* **表示テキスト**
+++

2019年02月27日
西村あさひ法律事務所
弁護士 淀川 詔子
2018年8月13日、トランプ大統領がジョン・S・マケイン国防権限法(John S. McCain National Defense Authorization Act for Fiscal Year 2019)に署名し、同法が成立した。これにより、いずれも同法の一部として成立したのが、外国投資リスク審査現代化法(Foreign Investment Risk Review Modernization Act of 2018、以下「FIRRMA」という。)及び輸出管理改革法(Export Control Reform Act of 2018、以下「ECRA」という。)である。
この一連の法整備は、米国が国家安全保障の強化を技術に注目して行うものである。すなわち、FIRRMAは、重要技術(critical technologies)の生産、設計、試験、製造、組立て又は開発を行う米国企業に対する外国人及び外国企業による投資について、一定の要件を満たす場合には当該外国人又は外国企業による支配権の取得に至らずとも対米外国投資委員会(Committee on Foreign Investment in the United States、以下「CFIUS」という。)の審査の対象とするものであり(これはCFIUSの審査権限が従前より拡大されるということである。)、またECRAは、最先端及び基盤的技術(emerging and foundational technologies)(注1)の輸出、再輸出及び国内移転(以下「輸出等」という。)の管理制度を新たに設けることを定めた規定を含むものである。
FIRRMAによるCFIUSの権限拡大については、本連載の2018年11月8日の記事(千葉悠瑛「米政府の対米外国投資委(CFIUS)の審査制度が改正されてどうなるか」)をご参照頂くこととして、本稿ではECRAに基づく最先端及び基盤的技術の輸出等の管理制度を取り上げ、その概要及び日本企業が今後取るべき対応について考察する。
ECRAは前半及び後半に分かれており、前半が輸出管理法(Export Controls Act of 2018、以下「ECA」という。)、後半がアンチボイコット法(Anti-Boycott Act of 2018、外国政府が米国の友好国に対して課したボイコットに米国人及び米国企業が同調することの禁止等を目的とする法律。)となっている。

+++

[コレクションからの記録]
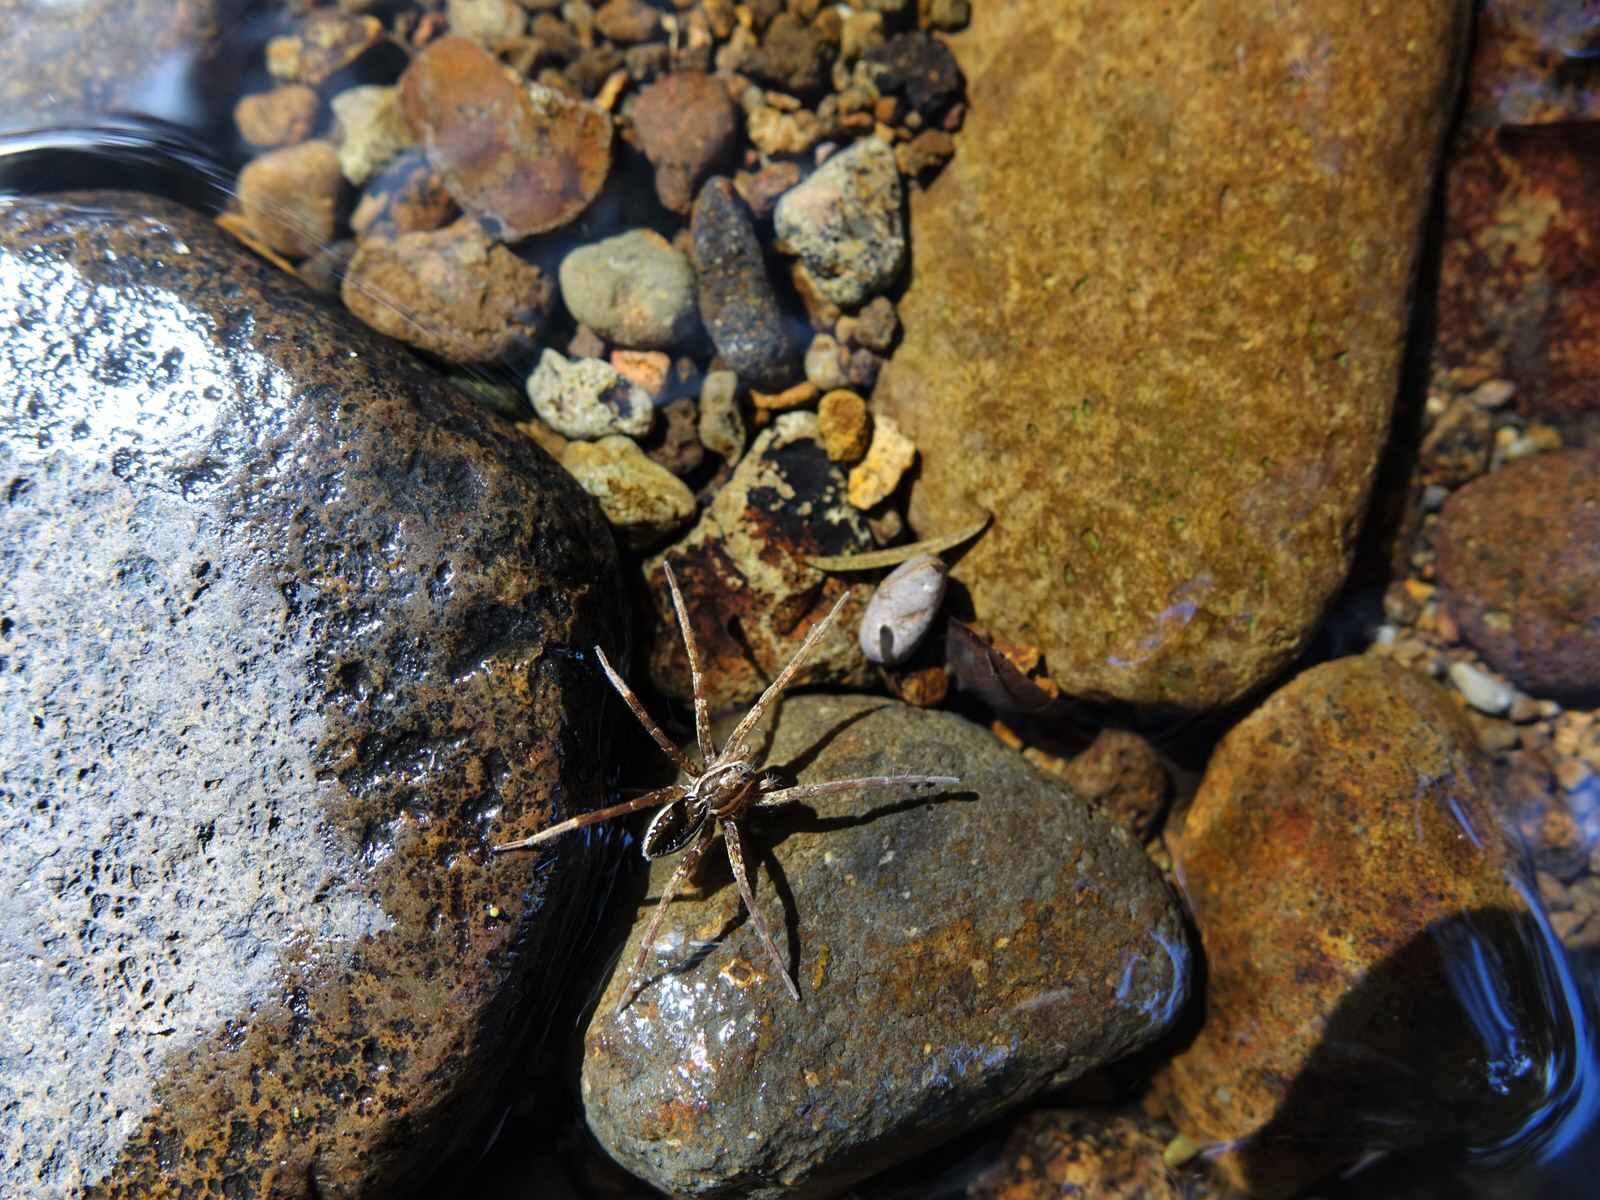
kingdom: Animalia
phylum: Arthropoda
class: Arachnida
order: Araneae
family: Pisauridae
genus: Dolomedes
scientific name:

+++

* **作業指示**
米国の輸出管理に関する本文のうち、「FIRRMAによるCFIUS」と「るべき対応について考察する。」の間を両端も含めて一字一句そのまま書き出してください。

* **この作業の出力**
FIRRMAによるCFIUSの権限拡大については、本連載の2018年11月8日の記事(千葉悠瑛「米政府の対米外国投資委(CFIUS)の審査制度が改正されてどうなるか」)をご参照頂くこととして、本稿ではECRAに基づく最先端及び基盤的技術の輸出等の管理制度を取り上げ、その概要及び日本企業が今後取るべき対応について考察する。